WHAT THE TASK ASKS
Copy every line of the records below where the word "libro" occurs.

BEGIN THE INPUT

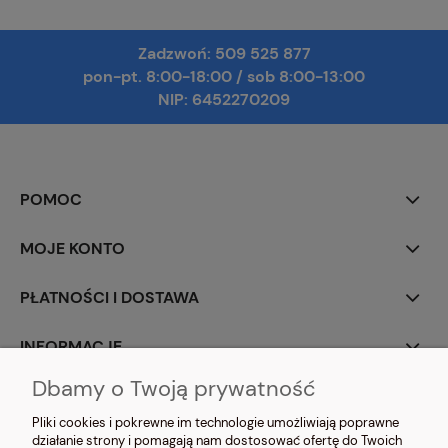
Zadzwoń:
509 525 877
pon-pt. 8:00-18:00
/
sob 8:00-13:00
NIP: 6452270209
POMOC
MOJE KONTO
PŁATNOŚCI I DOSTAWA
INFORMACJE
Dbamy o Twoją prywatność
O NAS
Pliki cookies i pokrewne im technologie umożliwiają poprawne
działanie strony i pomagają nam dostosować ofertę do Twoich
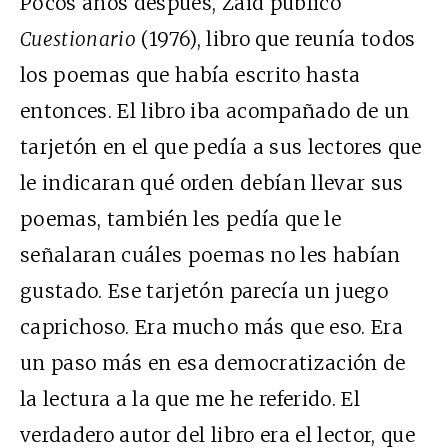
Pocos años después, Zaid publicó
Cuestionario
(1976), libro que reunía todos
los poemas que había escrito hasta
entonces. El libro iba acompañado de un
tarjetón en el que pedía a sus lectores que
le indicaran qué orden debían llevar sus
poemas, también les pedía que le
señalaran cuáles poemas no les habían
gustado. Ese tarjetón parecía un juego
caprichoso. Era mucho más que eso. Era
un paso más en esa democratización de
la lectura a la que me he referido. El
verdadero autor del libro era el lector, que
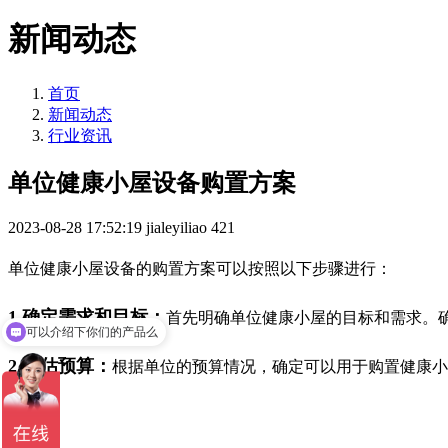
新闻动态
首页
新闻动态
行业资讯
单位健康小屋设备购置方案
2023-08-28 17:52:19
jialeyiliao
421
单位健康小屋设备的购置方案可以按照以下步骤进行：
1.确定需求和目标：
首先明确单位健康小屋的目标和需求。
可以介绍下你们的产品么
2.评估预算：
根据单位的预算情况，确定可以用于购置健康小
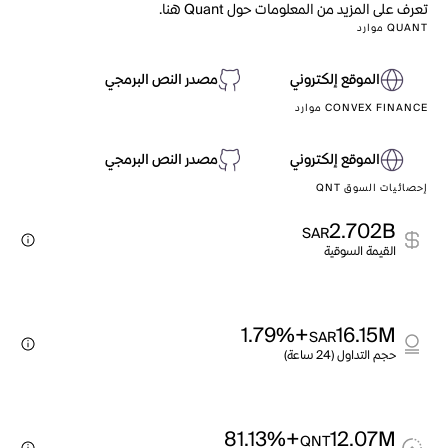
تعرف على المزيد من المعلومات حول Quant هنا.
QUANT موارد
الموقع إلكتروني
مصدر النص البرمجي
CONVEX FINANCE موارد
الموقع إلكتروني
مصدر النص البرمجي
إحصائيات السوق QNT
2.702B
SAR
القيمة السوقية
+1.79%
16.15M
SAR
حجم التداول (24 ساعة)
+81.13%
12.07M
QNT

END THE INPUT
BEGIN THE INPUT

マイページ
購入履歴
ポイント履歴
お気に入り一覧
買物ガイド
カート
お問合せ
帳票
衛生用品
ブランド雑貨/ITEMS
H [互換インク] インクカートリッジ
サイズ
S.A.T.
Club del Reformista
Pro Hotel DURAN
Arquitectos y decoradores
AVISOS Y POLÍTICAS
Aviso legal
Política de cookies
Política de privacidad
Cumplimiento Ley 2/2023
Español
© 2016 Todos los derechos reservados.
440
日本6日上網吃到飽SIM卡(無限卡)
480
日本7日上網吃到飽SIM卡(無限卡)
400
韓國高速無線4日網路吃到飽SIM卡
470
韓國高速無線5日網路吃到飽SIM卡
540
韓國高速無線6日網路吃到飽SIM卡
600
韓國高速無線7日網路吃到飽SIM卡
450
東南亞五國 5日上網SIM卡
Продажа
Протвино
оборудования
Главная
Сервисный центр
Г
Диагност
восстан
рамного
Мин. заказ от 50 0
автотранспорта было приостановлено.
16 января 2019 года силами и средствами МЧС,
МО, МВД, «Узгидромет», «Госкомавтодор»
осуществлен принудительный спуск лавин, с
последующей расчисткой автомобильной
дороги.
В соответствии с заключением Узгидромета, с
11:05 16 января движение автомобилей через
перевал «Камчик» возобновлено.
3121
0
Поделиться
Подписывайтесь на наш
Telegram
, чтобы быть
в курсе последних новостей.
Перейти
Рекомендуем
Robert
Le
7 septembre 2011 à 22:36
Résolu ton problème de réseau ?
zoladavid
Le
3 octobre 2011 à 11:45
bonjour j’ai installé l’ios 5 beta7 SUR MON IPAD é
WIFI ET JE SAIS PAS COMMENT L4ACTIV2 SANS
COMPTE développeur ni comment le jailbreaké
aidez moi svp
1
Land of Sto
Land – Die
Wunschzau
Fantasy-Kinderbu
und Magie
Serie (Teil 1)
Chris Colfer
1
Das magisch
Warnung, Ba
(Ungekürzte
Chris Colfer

END THE INPUT

TASK RESULT
(1976), libro que reunía todos
entonces. El libro iba acompañado de un
verdadero autor del libro era el lector, que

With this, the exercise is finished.